* _Given passage_
# Cold closet



## indyhhp (Feb 1, 2014)

You can use spray foam to insulate the walls. There are several good products available and it is a DIY project. The only down side is you do have to do some minor drywall repairs afterwards.


----------



## joecaption (Nov 30, 2011)

Only walls you need to be concerned with are outside walls. 
Is there a gap under the door?


----------



## bryanp22 (Nov 2, 2011)

Yeah we do have a gap under door of about 3/4".


----------



## Dave Sal (Dec 20, 2012)

I've got the same problem in a kitchen closet on an outside wall. During the recent polar vortex cold snap you could feel the chill every time the door was opened. I put a meat thermometer on one of the shelves and closed the door. An hour later I came back and saw that it was 45 degrees in there. I'm pretty sure the builder didn't put insulation in that area. Heck, at that temp I could use it as a cold room.


----------



## gregzoll (Dec 25, 2006)

The problem with Gyprock, is that a lot of homes that have it, do not have enough room between the inside walls and outer walls. Only way to find out, is to get a flex camera, drill a small hole to stick the camera inside the wall cavity, to see what is in between the two sections, before deciding what to do next.


----------



## digitalplumber (Jul 8, 2011)

Dave Sal said:


> I've got the same problem in a kitchen closet on an outside wall. During the recent polar vortex cold snap you could feel the chill every time the door was opened. I put a meat thermometer on one of the shelves and closed the door. An hour later I came back and saw that it was 45 degrees in there. I'm pretty sure the builder didn't put insulation in that area. Heck, at that temp I could use it as a cold room.


 
Does it sound hollow when you knock on the wall? compared to a known wall with insulation in it? compare sounds.


----------



## joecaption (Nov 30, 2011)

Old homes if there balloon framed are open from the crawl space of basement all the way to the attic.

* _Dataset excerpt_
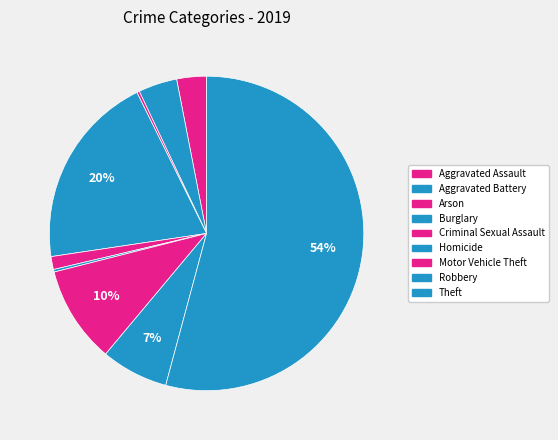

What is the largest slice in the pie chart?

Theft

* _What is expected_
In the cold closet thread, what temperature did the meat thermometer read after an hour on the kitchen closet shelf? The lines stand apart from the cold closet thread and are material of their own.

* _Final answer_
45 degrees.